Ana Cárdenas Tomažič
Sozialtheorie; Arbeitssoziologie; Soziologie der Arbeitsmärkte; Gender and Intersectionality Studies; Critical Prison Studies; Stadtsoziologie; Globale Ungleichheiten; und soziale Bewegungen
Diplom-Soziologin (Pontificia Universidad Católica de Chile), M.A. in European Political Studies (Universität Heidelberg) und Dr. phil. (Freie Universität Berlin).
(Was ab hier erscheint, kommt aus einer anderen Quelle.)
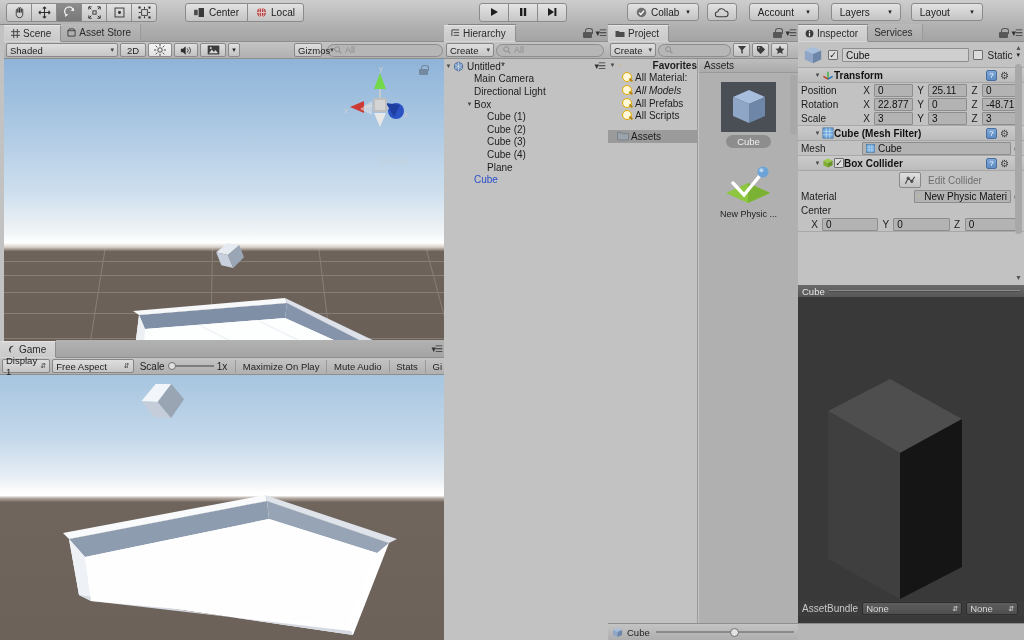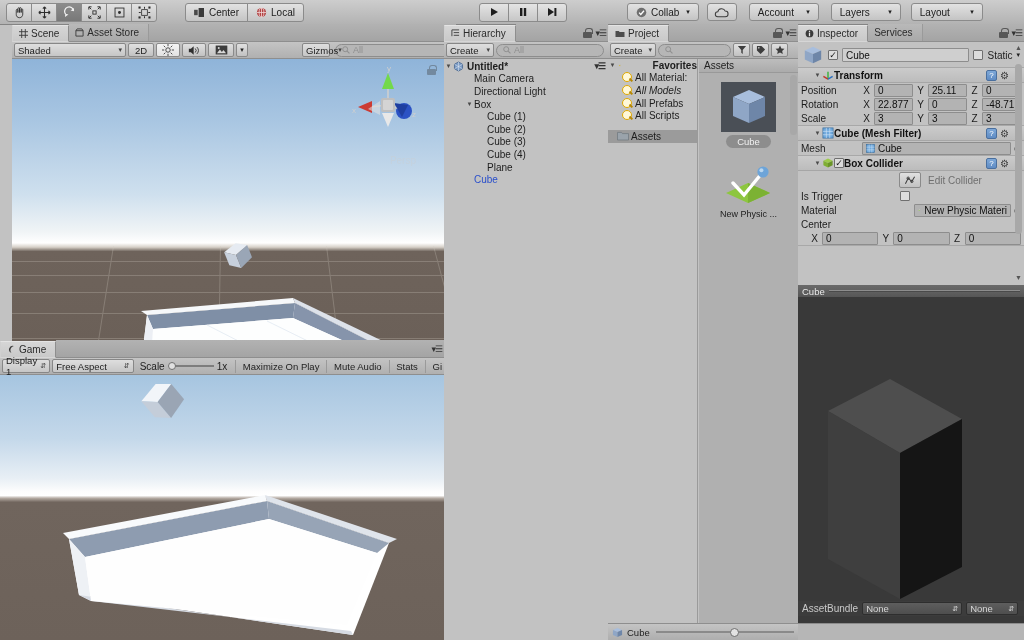--- a/index.html
+++ b/index.html
@@ -101,7 +101,7 @@
   .pbtn:last-child { border-radius: 0 3px 3px 0; }
 
   
-  #sceneview { position: absolute; left: 12px; top: 25px; width: 444px; height: 318px; background: #b9b9b9; }
+  #sceneview { position: absolute; left: 4px; top: 25px; width: 444px; height: 318px; background: #b9b9b9; }
   #scene3d {
     position: absolute; left: 0; top: 34px; width: 444px; height: 283px; overflow: hidden;
     background: linear-gradient(to bottom,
Nach ihrer Promotion war sie Leiterin verschiedener Forschungsprojekte internationaler Organisationen und Stiftungen (ILO, UNDP, GIZ und Heinrich-Böll-Stiftung) sowie Adjunct Professor am Institut für Soziologie der PUC Chile und Assistant Professor am Institut für Soziologie der Universidad Diego Portales. Hier in Deutschland hat sie am Institut für Sozialforschung München (ISF München), am Süddeutschen Institut für empirische Sozialforschung (SINE-Institut) sowie an den Instituten für Soziologie der Universität Kassel und der Ludwig-Maximilians-Universität München geforscht. Zugleich hat sie an beiden Instituten sowie an der Hochschule München sowie am Fachbereich Gesellschaftswissenschaften der Goethe Universität gelehrt. Prof. Ana Cárdenas Tomažič ist Alumna des DAAD und der Alexander von Humboldt Stiftung und war visiting scholar am Deutschen Jugendinstitut (DJI) (2013), ISF München (2014-2015)und der New School for Social Research (2019, 2021). Außerdem ist sie Mitgründerin und Mitglied der Arbeitsgruppe »Nachhaltige Arbeit – Die sozial-ökologische Transformation der Arbeitsgesellschaft«, DKN in Future Earth (2017-2018) sowie von drei Arbeitsgruppen des Lateinamerikanischen Rats der Sozialwissenschaften (CLACSO, Argentinien) zu »Kritisches Denken und Emanzipatorische Praktiken«, wo sie seit 2016 jeweils eine Forschungslinie ko-koordiniert hat bzw. aktuell eine Forschungslinie bis Dezember 2028 ko-koordiniert. Seit September 2022 ist sie Professorin für Soziologie und Mitglied des wissenschaftlichen Beirats des internationalen Postdoc-Programms „Trans(in)disciplinarities“ (Trans(in)disciplinariedades) vom PhD program in Social Sciences der Universidad Nacional de San Juan (San Juan, Argentinien) und Unitierra (Manizales, Kolumbien). Zudem ist sie Mitglied der zwei neuen CLACSO-Kommissionen zu Gewalt in akademischen Kontexten (seit Mai 2023), welche die Entstehung und Entwicklung des bereits in Kraft getreten „Protocol for Care and Intervention in Situations of Gender-Based Violence from an Intersectional Perspective“ (2025) geleitet haben. Außerdem war sie gewähltes Mitglied des DGS-Ausschuss »Soziologie als Beruf« (2023-2025). Ihr neuestes Buch mit dem Titel “The (In)Visibilization Society“ wurde von Brill (2024) bzw. De Gruyter Brill (2025) veröffentlicht.